--- begin Extract ---

BRIGHTON ROCK
Theatre Royal, Brighton / touring

Opened 7 March, 2018
***

Bryony Lavery’s play Frozen is currently enjoying a revival at the Haymarket in London’s West End, but she is at least as well known for her adaptations. The latest of these – a version of Graham Greene’s 1938 novel of love and crime, right and wrong – is on tour through May in a production by York-based Pilot Theatre Company and that city’s Theatre Royal, but it seemed only fitting to visit it in situ, as it were. Designer Sara Perks’ gantries and galleries are far more potently suggestive of Brighton’s Palace Pier when on stage less than a quarter of mile from the real thing.

--- end Extract ---
--- begin Data ---

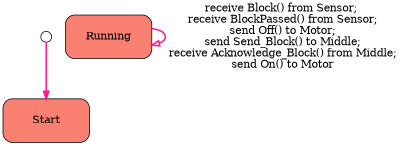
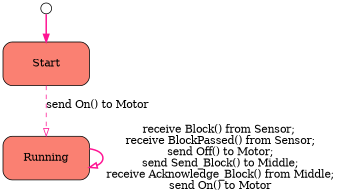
  digraph {
    compound=true
    rank=LR
    node [shape=Mrecord style=filled fillcolor=salmon]
    edge [color=deeppink style=bold arrowhead=onormal]
    Start_extra [height=0.2 shape=point fillcolor=white]
    Start [height=0.8 width=1.6]
    Running [height=0.8 width=1.6]
    Start_extra -> Start [arrowhead=normal]
+   Start -> Running [label="send On() to Motor" style=dashed]
    Running -> Running [label="receive Block() from Sensor;\n receive BlockPassed() from Sensor;\n send Off() to Motor;\n send Send_Block() to Middle;\n receive Acknowledge_Block() from Middle;\n send On() to Motor"]
  }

--- end Data ---

§ Exercise prompt:
Answer these questions from the Brighton Rock review.
(a) On what date did the production open?
(b) Which company produced it together with York's Theatre Royal?
(c) Which play by Bryony Lavery is being revived at the Haymarket?

§ Answer to the task:
(a) 7 March, 2018
(b) Pilot Theatre Company
(c) Frozen